Supplied records:
§
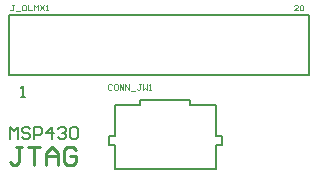
<source format=gto>
G04*
G04 #@! TF.GenerationSoftware,Altium Limited,Altium Designer,23.3.1 (30)*
G04*
G04 Layer_Color=65535*
%FSLAX43Y43*%
%MOMM*%
G71*
G04*
G04 #@! TF.SameCoordinates,B6646961-0515-45C1-A97A-8BA6F2ED6920*
G04*
G04*
G04 #@! TF.FilePolarity,Positive*
G04*
G01*
G75*
%ADD10C,0.200*%
%ADD11C,0.254*%
%ADD12C,0.203*%
%ADD13C,0.100*%
D10*
X2423Y8369D02*
X25918D01*
X2423Y13449D02*
X25918D01*
X518D02*
X2423D01*
X518Y8369D02*
Y13449D01*
Y8369D02*
X2423D01*
X25918D02*
Y13449D01*
X11643Y6301D02*
X15843D01*
X9493Y451D02*
X18093D01*
X9493Y5801D02*
X11643D01*
X9493D02*
X9493Y3251D01*
X9493Y451D02*
X9493Y2451D01*
X8993Y3251D02*
X9493D01*
X8993Y2451D02*
X9493D01*
X8993D02*
Y3251D01*
X18593Y2451D02*
Y3251D01*
X15843Y5801D02*
X18093D01*
Y3251D02*
Y5801D01*
Y3251D02*
X18593D01*
X18093Y451D02*
Y2451D01*
X18593D01*
X15843Y5801D02*
Y6301D01*
X11643Y5801D02*
Y6301D01*
X1524Y6477D02*
X1857D01*
X1691D01*
Y7477D01*
X1524Y7310D01*
D11*
X1651Y2286D02*
X1143D01*
X1397D01*
Y1016D01*
X1143Y762D01*
X889D01*
X635Y1016D01*
X2159Y2286D02*
X3174D01*
X2666D01*
Y762D01*
X3682D02*
Y1778D01*
X4190Y2286D01*
X4698Y1778D01*
Y762D01*
Y1524D01*
X3682D01*
X6221Y2032D02*
X5967Y2286D01*
X5459D01*
X5206Y2032D01*
Y1016D01*
X5459Y762D01*
X5967D01*
X6221Y1016D01*
Y1524D01*
X5713D01*
D12*
X635Y2921D02*
Y3937D01*
X974Y3598D01*
X1312Y3937D01*
Y2921D01*
X2328Y3767D02*
X2159Y3937D01*
X1820D01*
X1651Y3767D01*
Y3598D01*
X1820Y3429D01*
X2159D01*
X2328Y3260D01*
Y3090D01*
X2159Y2921D01*
X1820D01*
X1651Y3090D01*
X2666Y2921D02*
Y3937D01*
X3174D01*
X3343Y3767D01*
Y3429D01*
X3174Y3260D01*
X2666D01*
X4190Y2921D02*
Y3937D01*
X3682Y3429D01*
X4359D01*
X4698Y3767D02*
X4867Y3937D01*
X5206D01*
X5375Y3767D01*
Y3598D01*
X5206Y3429D01*
X5036D01*
X5206D01*
X5375Y3260D01*
Y3090D01*
X5206Y2921D01*
X4867D01*
X4698Y3090D01*
X5713Y3767D02*
X5883Y3937D01*
X6221D01*
X6390Y3767D01*
Y3090D01*
X6221Y2921D01*
X5883D01*
X5713Y3090D01*
Y3767D01*
D13*
X24971Y13843D02*
X24638D01*
X24971Y14176D01*
Y14260D01*
X24888Y14343D01*
X24721D01*
X24638Y14260D01*
X25138D02*
X25221Y14343D01*
X25388D01*
X25471Y14260D01*
Y13926D01*
X25388Y13843D01*
X25221D01*
X25138Y13926D01*
Y14260D01*
X968Y14343D02*
X802D01*
X885D01*
Y13926D01*
X802Y13843D01*
X718D01*
X635Y13926D01*
X1135Y13760D02*
X1468D01*
X1885Y14343D02*
X1718D01*
X1635Y14260D01*
Y13926D01*
X1718Y13843D01*
X1885D01*
X1968Y13926D01*
Y14260D01*
X1885Y14343D01*
X2135D02*
Y13843D01*
X2468D01*
X2634D02*
Y14343D01*
X2801Y14176D01*
X2968Y14343D01*
Y13843D01*
X3134Y14343D02*
X3467Y13843D01*
Y14343D02*
X3134Y13843D01*
X3634D02*
X3801D01*
X3717D01*
Y14343D01*
X3634Y14260D01*
X9233Y7516D02*
X9150Y7599D01*
X8983D01*
X8900Y7516D01*
Y7182D01*
X8983Y7099D01*
X9150D01*
X9233Y7182D01*
X9650Y7599D02*
X9483D01*
X9400Y7516D01*
Y7182D01*
X9483Y7099D01*
X9650D01*
X9733Y7182D01*
Y7516D01*
X9650Y7599D01*
X9900Y7099D02*
Y7599D01*
X10233Y7099D01*
Y7599D01*
X10400Y7099D02*
Y7599D01*
X10733Y7099D01*
Y7599D01*
X10899Y7016D02*
X11233D01*
X11732Y7599D02*
X11566D01*
X11649D01*
Y7182D01*
X11566Y7099D01*
X11482D01*
X11399Y7182D01*
X11899Y7599D02*
Y7099D01*
X12066Y7266D01*
X12232Y7099D01*
Y7599D01*
X12399Y7099D02*
X12565D01*
X12482D01*
Y7599D01*
X12399Y7516D01*
M02*

</source>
§
Pictures aside, write out all of the records exactly.

Response below:
<source format=gto>
G04*
G04 #@! TF.GenerationSoftware,Altium Limited,Altium Designer,23.3.1 (30)*
G04*
G04 Layer_Color=65535*
%FSLAX43Y43*%
%MOMM*%
G71*
G04*
G04 #@! TF.SameCoordinates,B6646961-0515-45C1-A97A-8BA6F2ED6920*
G04*
G04*
G04 #@! TF.FilePolarity,Positive*
G04*
G01*
G75*
%ADD10C,0.200*%
%ADD11C,0.254*%
%ADD12C,0.203*%
%ADD13C,0.100*%
D10*
X2423Y8369D02*
X25918D01*
X2423Y13449D02*
X25918D01*
X518D02*
X2423D01*
X518Y8369D02*
Y13449D01*
Y8369D02*
X2423D01*
X25918D02*
Y13449D01*
X11643Y6301D02*
X15843D01*
X9493Y451D02*
X18093D01*
X9493Y5801D02*
X11643D01*
X9493D02*
X9493Y3251D01*
X9493Y451D02*
X9493Y2451D01*
X8993Y3251D02*
X9493D01*
X8993Y2451D02*
X9493D01*
X8993D02*
Y3251D01*
X18593Y2451D02*
Y3251D01*
X15843Y5801D02*
X18093D01*
Y3251D02*
Y5801D01*
Y3251D02*
X18593D01*
X18093Y451D02*
Y2451D01*
X18593D01*
X15843Y5801D02*
Y6301D01*
X11643Y5801D02*
Y6301D01*
X1524Y6477D02*
X1857D01*
X1691D01*
Y7477D01*
X1524Y7310D01*
D11*
X1651Y2286D02*
X1143D01*
X1397D01*
Y1016D01*
X1143Y762D01*
X889D01*
X635Y1016D01*
X2159Y2286D02*
X3174D01*
X2666D01*
Y762D01*
X3682D02*
Y1778D01*
X4190Y2286D01*
X4698Y1778D01*
Y762D01*
Y1524D01*
X3682D01*
X6221Y2032D02*
X5967Y2286D01*
X5459D01*
X5206Y2032D01*
Y1016D01*
X5459Y762D01*
X5967D01*
X6221Y1016D01*
Y1524D01*
X5713D01*
D12*
X635Y2921D02*
Y3937D01*
X974Y3598D01*
X1312Y3937D01*
Y2921D01*
X2328Y3767D02*
X2159Y3937D01*
X1820D01*
X1651Y3767D01*
Y3598D01*
X1820Y3429D01*
X2159D01*
X2328Y3260D01*
Y3090D01*
X2159Y2921D01*
X1820D01*
X1651Y3090D01*
X2666Y2921D02*
Y3937D01*
X3174D01*
X3343Y3767D01*
Y3429D01*
X3174Y3260D01*
X2666D01*
X4190Y2921D02*
Y3937D01*
X3682Y3429D01*
X4359D01*
X4698Y3767D02*
X4867Y3937D01*
X5206D01*
X5375Y3767D01*
Y3598D01*
X5206Y3429D01*
X5036D01*
X5206D01*
X5375Y3260D01*
Y3090D01*
X5206Y2921D01*
X4867D01*
X4698Y3090D01*
X5713Y3767D02*
X5883Y3937D01*
X6221D01*
X6390Y3767D01*
Y3090D01*
X6221Y2921D01*
X5883D01*
X5713Y3090D01*
Y3767D01*
D13*
X24971Y13843D02*
X24638D01*
X24971Y14176D01*
Y14260D01*
X24888Y14343D01*
X24721D01*
X24638Y14260D01*
X25138D02*
X25221Y14343D01*
X25388D01*
X25471Y14260D01*
Y13926D01*
X25388Y13843D01*
X25221D01*
X25138Y13926D01*
Y14260D01*
X968Y14343D02*
X802D01*
X885D01*
Y13926D01*
X802Y13843D01*
X718D01*
X635Y13926D01*
X1135Y13760D02*
X1468D01*
X1885Y14343D02*
X1718D01*
X1635Y14260D01*
Y13926D01*
X1718Y13843D01*
X1885D01*
X1968Y13926D01*
Y14260D01*
X1885Y14343D01*
X2135D02*
Y13843D01*
X2468D01*
X2634D02*
Y14343D01*
X2801Y14176D01*
X2968Y14343D01*
Y13843D01*
X3134Y14343D02*
X3467Y13843D01*
Y14343D02*
X3134Y13843D01*
X3634D02*
X3801D01*
X3717D01*
Y14343D01*
X3634Y14260D01*
X9233Y7516D02*
X9150Y7599D01*
X8983D01*
X8900Y7516D01*
Y7182D01*
X8983Y7099D01*
X9150D01*
X9233Y7182D01*
X9650Y7599D02*
X9483D01*
X9400Y7516D01*
Y7182D01*
X9483Y7099D01*
X9650D01*
X9733Y7182D01*
Y7516D01*
X9650Y7599D01*
X9900Y7099D02*
Y7599D01*
X10233Y7099D01*
Y7599D01*
X10400Y7099D02*
Y7599D01*
X10733Y7099D01*
Y7599D01*
X10899Y7016D02*
X11233D01*
X11732Y7599D02*
X11566D01*
X11649D01*
Y7182D01*
X11566Y7099D01*
X11482D01*
X11399Y7182D01*
X11899Y7599D02*
Y7099D01*
X12066Y7266D01*
X12232Y7099D01*
Y7599D01*
X12399Y7099D02*
X12565D01*
X12482D01*
Y7599D01*
X12399Y7516D01*
M02*

</source>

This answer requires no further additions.